Beware unfair general security terms when dealing with SME’s - With KP Carmody

Written by: KP Carmody & Co

Contract Law

In the recent decision of Lobux Pty Ltd v Willshaun Pty Ltd [2022] FCA 2014, handed down on 11 March 2022 (“the Lobax case”) the Federal Court of Australia found that a general security clause contained within a standard form contract was unfair under the Australian Consumer Law (Schedule 2 Competition and Consumer Act 2010 (Cth)) (‘ACL’) and accordingly void and unenforceable.

In this case, Lobux (‘the Secured Party’) had partially completed manufacture of a ‘Hooklift Backdoor Vacuum Tank’ (‘the item’) for Willshaun (‘the Small Business’).

The item was to be used for waste transport purposes by the small business.

Prior to completing the item, the small business removed it from the secured party’s possession to have some works done to it, but the item was never returned and the balance of the purchase price was unpaid.

The small business proceeded to use the item in its business operations.

The secured party and the small business entered into a standard form contract for the supply of the item (‘Contract’), under which the secured party was granted a general security by the small business over all of its present and future assets as well as agreeing to the secured party retaining title until payment was fully made.

These security interests were registered by the secured party on the Personal Property Securities Register (‘PPSR’).

The small business sought a declaration from the Court that the secured party should be prevented from enforcing its security interest on the basis that the relevant clause in the Contract was unfair and therefore void in accordance with section 250 of the (ACL). The Court agreed.

Under section 24 of the ACL, a ‘consumer contract or small business contract is unfair if:

  • It would cause a significant imbalance in the parties’ rights and obligations under the contract; and
  • It is not reasonably necessary in order to protect the legitimate interests of the party who would be advantaged by the term; and
  • It would cause detriment (whether financial or otherwise) to a party if it were to be applied or relied on.’

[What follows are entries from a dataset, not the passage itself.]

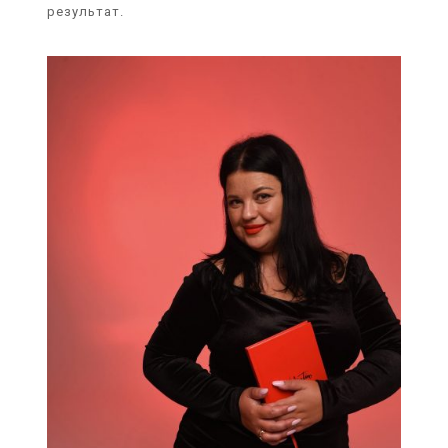
результат.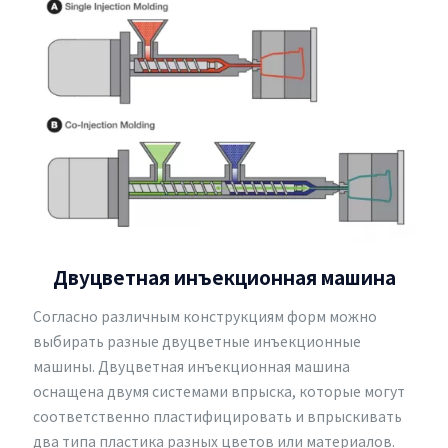
Двуцветная инъекционная машина
Согласно различным конструкциям форм можно
выбирать разные двуцветные инъекционные
машины. Двуцветная инъекционная машина
оснащена двумя системами впрыска, которые могут
соответственно пластифицировать и впрыскивать
два типа пластика разных цветов или материалов.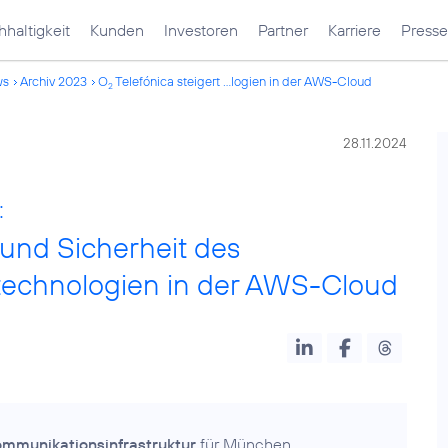
haltigkeit
Kunden
Investoren
Partner
Karriere
Presse
ws
Archiv 2023
O
Telefónica steigert ...logien in der AWS-Cloud
2
28.11.2024
:
z und Sicherheit des
technologien in der AWS-Cloud
ommunikationsinfrastruktur
für München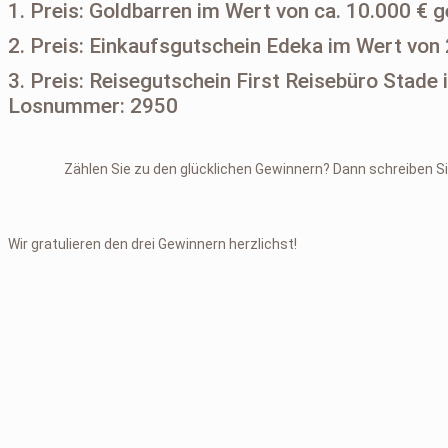
1. Preis: Goldbarren im Wert von ca. 10.000 €
2. Preis: Einkaufsgutschein Edeka im Wert von
3. Preis: Reisegutschein First Reisebüro Stade 
Losnummer: 2950
Zählen Sie zu den glücklichen Gewinnern? Dann schreiben Si
Wir gratulieren den drei Gewinnern herzlichst!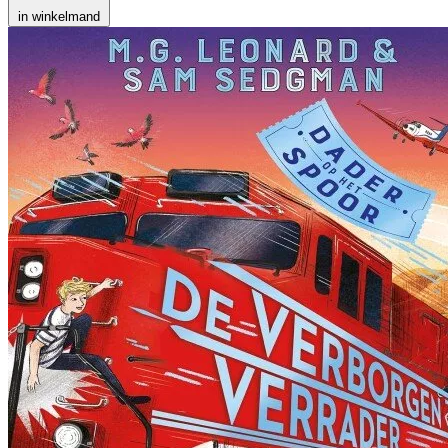
in winkelmand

The Court found that the Contract already had protections in favour of the secured party through retention of title of the item until all amounts owing were paid.

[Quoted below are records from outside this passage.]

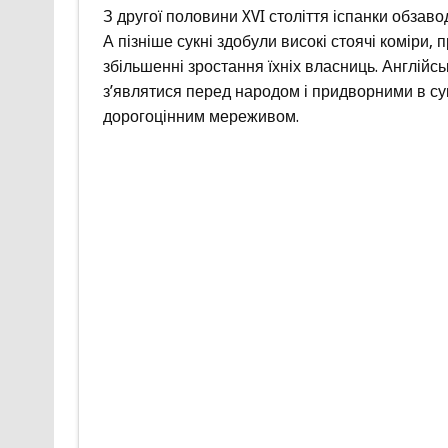
З другої половини XVI століття іспанки обзав
А пізніше сукні здобули високі стоячі коміри, 
збільшенні зростання їхніх власниць. Англійс
з’являтися перед народом і придворними в су
дорогоцінним мереживом.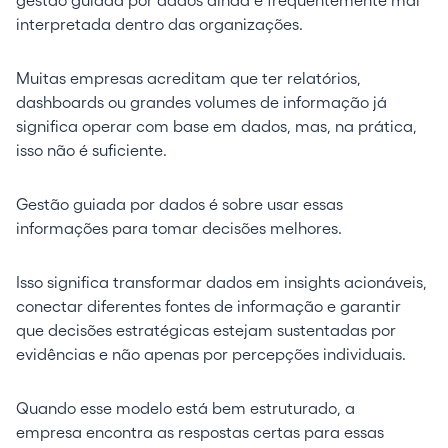
gestão guiada por dados ainda é frequentemente mal
interpretada dentro das organizações.
Muitas empresas acreditam que ter relatórios,
dashboards ou grandes volumes de informação já
significa operar com base em dados, mas, na prática,
isso não é suficiente.
Gestão guiada por dados é sobre usar essas
informações para tomar decisões melhores.
Isso significa transformar dados em insights acionáveis,
conectar diferentes fontes de informação e garantir
que decisões estratégicas estejam sustentadas por
evidências e não apenas por percepções individuais.
Quando esse modelo está bem estruturado, a
empresa encontra as respostas certas para essas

The additional general security under clause 12 was excessive and created a ‘significant imbalance in the parties’ rights and obligations arising under the agreement.

As a result of this decision, secured parties that seek to rely on general security clauses as additional comfort when dealing with consumers or small business customers will need to think twice.

It is clear from the Lobux case that it is not sufficient that businesses merely comply with the terms of the Personal Properties Security Act (‘PPSA’).

In many instances the reach of the ACL is far, wide and powerful and if a provision is found void under the ACL it will no longer be available, nor enforceable under the PPSA.

Accordingly, suppliers, manufacturers and other businesses that use standard form contracts need to review them to determine if their security clauses are compliant and what, if any, changes are needed to ensure that they are not found to be both unfair and unenforceable.

The contents of this article are general in nature. For advice specific to your circumstances, please contact your legal practitioner.